#### Problem:
Copy every line of text in the listing below word for word, leaving out the pictures.

#### Given information:
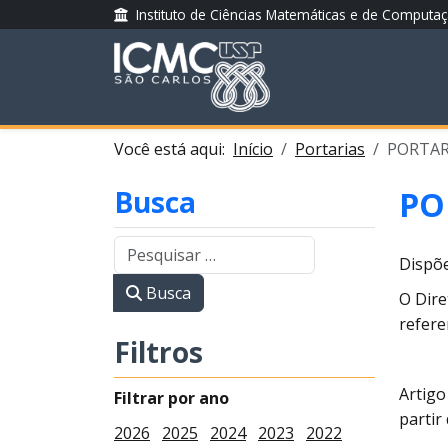
Instituto de Ciências Matemáticas e de Computa
Você está aqui:
Início
Portarias
PORTARI
Busca
PO
Dispõe
Busca
O Dire
refere
Filtros
Artigo
Filtrar por ano
partir
2026
2025
2024
2023
2022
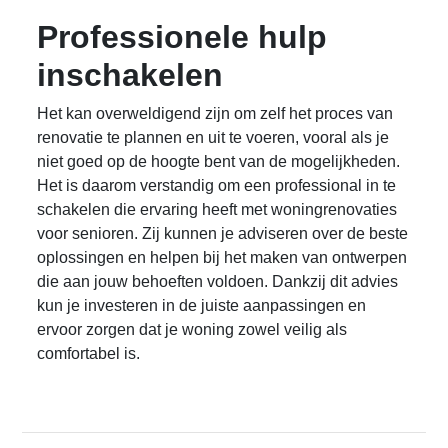
Professionele hulp
inschakelen
Het kan overweldigend zijn om zelf het proces van
renovatie te plannen en uit te voeren, vooral als je
niet goed op de hoogte bent van de mogelijkheden.
Het is daarom verstandig om een professional in te
schakelen die ervaring heeft met woningrenovaties
voor senioren. Zij kunnen je adviseren over de beste
oplossingen en helpen bij het maken van ontwerpen
die aan jouw behoeften voldoen. Dankzij dit advies
kun je investeren in de juiste aanpassingen en
ervoor zorgen dat je woning zowel veilig als
comfortabel is.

#### Result:
Instituto de Ciências Matemáticas e de Computa
Você está aqui:
Início
Portarias
PORTARI
Busca
PO
Dispõe
Busca
O Dire
refere
Filtros
Artigo
Filtrar por ano
partir
2026
2025
2024
2023
2022
Professionele hulp
inschakelen
Het kan overweldigend zijn om zelf het proces van
renovatie te plannen en uit te voeren, vooral als je
niet goed op de hoogte bent van de mogelijkheden.
Het is daarom verstandig om een professional in te
schakelen die ervaring heeft met woningrenovaties
voor senioren. Zij kunnen je adviseren over de beste
oplossingen en helpen bij het maken van ontwerpen
die aan jouw behoeften voldoen. Dankzij dit advies
kun je investeren in de juiste aanpassingen en
ervoor zorgen dat je woning zowel veilig als
comfortabel is.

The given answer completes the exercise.